Gilroy’s decisions to partner up with DCU in terms of support and bring in the college’s professor Niall Moyna as a backroom team member were just as important and it’s a testament to him that St Clare’s remains Dublin’s base up to today. “He was the driving force that built all the facilities that Dublin now call home,” statistician Ray Boyne told this newspaper last year. “It was Pat Gilroy’s idea and Pat Gilroy’s drive and he was planning in the far distant future.”

Since then, the only work done on the site occurred in 2013, Gavin’s first year in charge, and on this occasion paid for by DCU. It concerned the extension of the existing artificial pitch to form a GAA standard artificial Gaelic football pitch “152x117m within a 2 hectare site with run-off, long jump and sprint track, alterations to the existing floodlighting and all associated external works”. Permission was granted in February 2013.

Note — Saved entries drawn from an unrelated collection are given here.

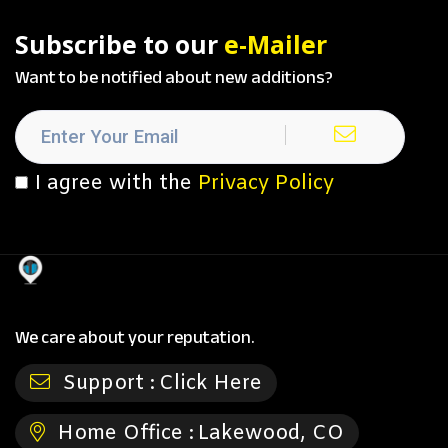
Subscribe to our
e-Mailer
Want to be notified about new additions?
I agree with the
Privacy Policy
We care about your reputation.
Support :
Click Here
Home Office :
Lakewood, CO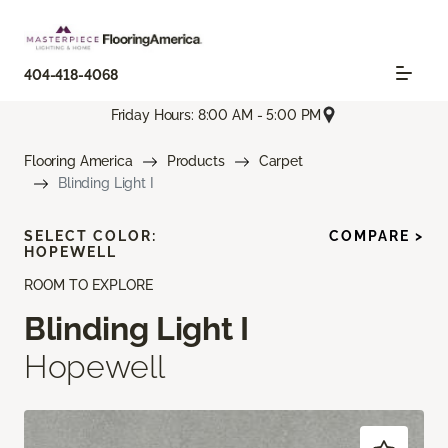
404-418-4068
Friday Hours: 8:00 AM - 5:00 PM
Flooring America
Products
Carpet
Blinding Light I
SELECT COLOR:
COMPARE >
HOPEWELL
ROOM TO EXPLORE
Blinding Light I
Hopewell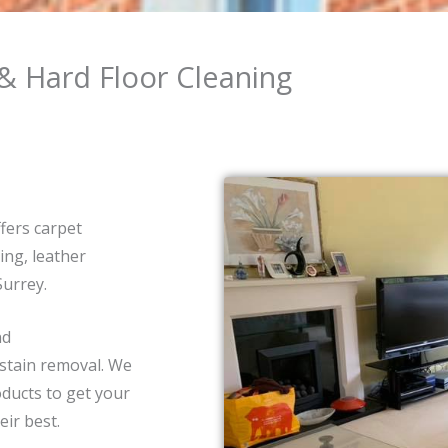
& Hard Floor Cleaning
fers carpet
ing, leather
Surrey.
nd
 stain removal. We
ducts to get your
eir best.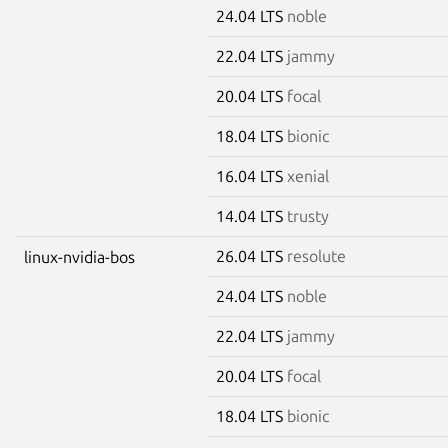
24.04 LTS
noble
22.04 LTS
jammy
20.04 LTS
focal
18.04 LTS
bionic
16.04 LTS
xenial
14.04 LTS
trusty
26.04 LTS
resolute
linux-nvidia-bos
24.04 LTS
noble
22.04 LTS
jammy
20.04 LTS
focal
18.04 LTS
bionic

It would have been within Gavin’s power to move away from St Clare’s but he chose not to. It remains Dublin’s Championship hub with the facilities of Innisfails GAA club used for their League preparations, county board chief executive John Costello highlighting in his annual report two years ago how training was cut short twice at the Balgriffin club because of floodlight failure.

When the GAA’s National Games Centre at the National Sports Campus was established in 2016, it was believed that Dublin would use it frequently. But given that other counties and teams could also call it home, it became clear quickly Dublin were never going to be anchor tenants. They were not going to be constrained by being put on a timetable.

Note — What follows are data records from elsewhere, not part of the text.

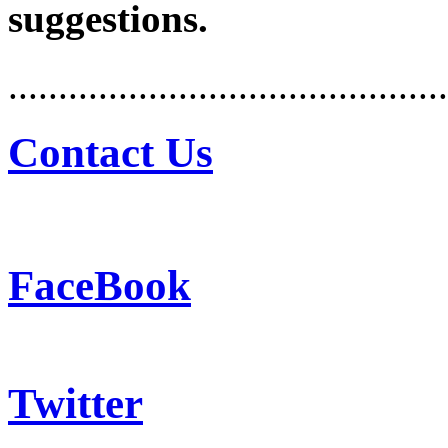
suggestions.
............................................
Contact Us
FaceBook
Twitter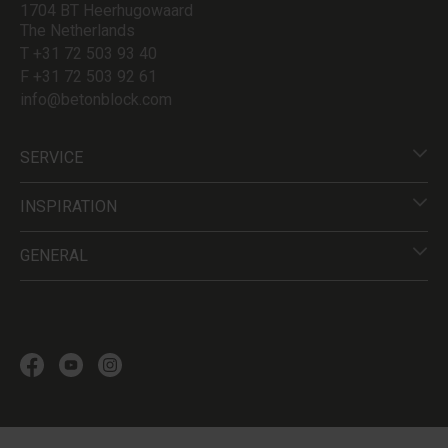
1704 BT Heerhugowaard
The Netherlands
T +31 72 503 93 40
F +31 72 503 92 61
info@betonblock.com
SERVICE
INSPIRATION
GENERAL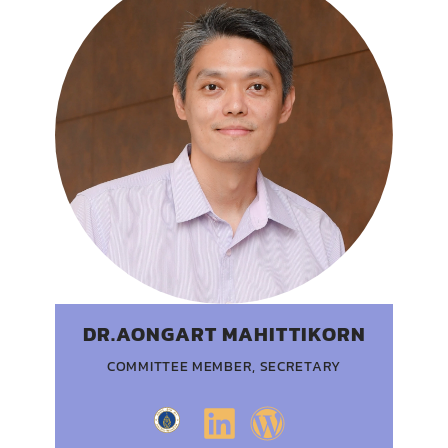
DR.AONGART MAHITTIKORN
COMMITTEE MEMBER, SECRETARY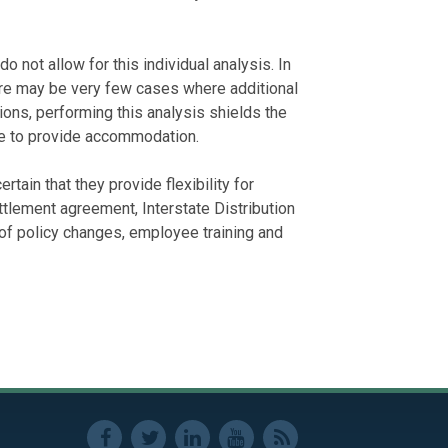
not allow for this individual analysis. In
ere may be very few cases where additional
ions, performing this analysis shields the
e to provide accommodation.
tain that they provide flexibility for
lement agreement, Interstate Distribution
 of policy changes, employee training and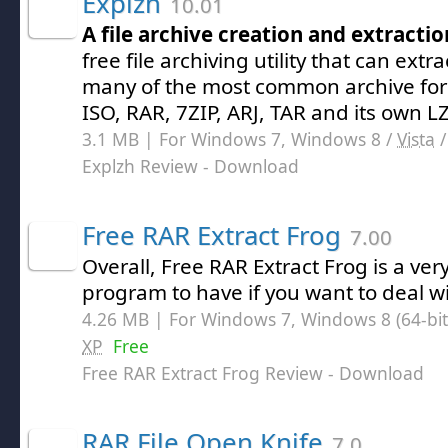
Explzh
10.01
A file archive creation and extraction
free file archiving utility that can extr
many of the most common archive for
ISO, RAR, 7ZIP, ARJ, TAR and its own LZ
3.1 MB | For Windows 7, Windows 8 /
Vista
Explzh Review
- Download
Free RAR Extract Frog
7.00
Overall, Free RAR Extract Frog is a ve
program to have if you want to deal wi
4.26 MB | For Windows 7, Windows 8 (64-bit,
XP
Free
Free RAR Extract Frog Review
- Download
RAR File Open Knife
7.0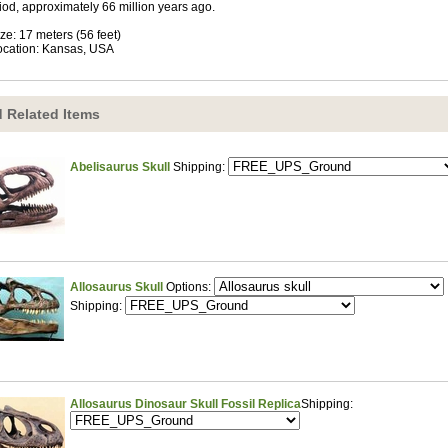
iod, approximately 66 million years ago.
ize: 17 meters (56 feet)
ocation: Kansas, USA
 Related Items
Abelisaurus Skull
Shipping:
Allosaurus Skull
Options:
Shipping:
Allosaurus Dinosaur Skull Fossil Replica
Shipping: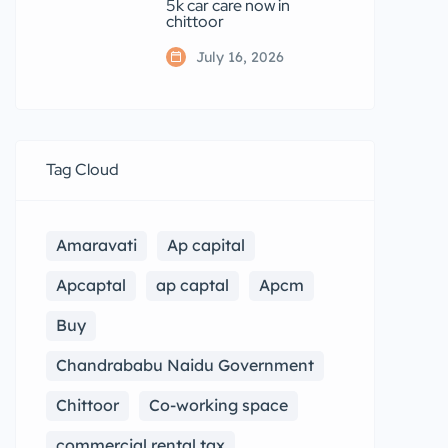
5k car care now in
chittoor
July 16, 2026
Tag Cloud
Amaravati
Ap capital
Apcaptal
ap captal
Apcm
Buy
Chandrababu Naidu Government
Chittoor
Co-working space
commercial rental tax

An agreement was put in place for Dublin to kit out the gym in Abbotstown but they removed it when access became a problem. As well as gym sessions, Dublin players undertook rehab work there with the county’s high-performance director Bryan Cullen but that is no longer the case.

Dublin now complete their gym work in Parnell Park in a building behind the Donnycarney Church End terrace. Planning permission for a temporary single storey 300 square metre gym for a period of five years was given the green light in October 2017.

In the planning submission, former Dublin player and selector Jim Brogan, in his brief as planning and development consultant,explained: “Dublin GAA County Board have no gymnasium facility under its jurisdiction. This can cause serious practical problems on occasions for underage and adult inter-county teams with regard to gaining access to facilities with the appropriate equipment etc. This gymnasium is required to meet this need in the short term.”

Before Cullen’s switch from Leinster Rugby in 2016, Dublin’s strength and conditioning work had been done with Martin Kennedy in the National Athletic Development Academy, close to the National Sports Campus. Kennedy himself moved to the IRFU a month after finishing up with the Dublin senior team in late 2015.

The 35-acre Spawell site in the South Dublin suburb of Templeogue just off the M50 purchased by the Dublin County Board in 2017 for close to €10m could end up being the county’s version of Kerry’s Currans.

It was reported in July that the board intend selling nine acres of the land which includes the large car park at the front of the property, the proceeds from which will be used to offset the loan they took out with Central Council to pay for the site.

In close proximity to Faughs, St Jude’s, and Ballyboden St Enda’s GAA clubs, four pitches as well as a training centre are to be constructed although the development timeline is uncertain — former European Tour professional Peter Lawrie opened a golf academy in Spawell last January and is believed to have a three-year lease on the driving range. That would conclude around about the time the provision of the temporary gym in Parnell Park elapses.

So Dublin senior football’s hopes of centralising their efforts remain on the long finger but it hasn’t exactly hurt them.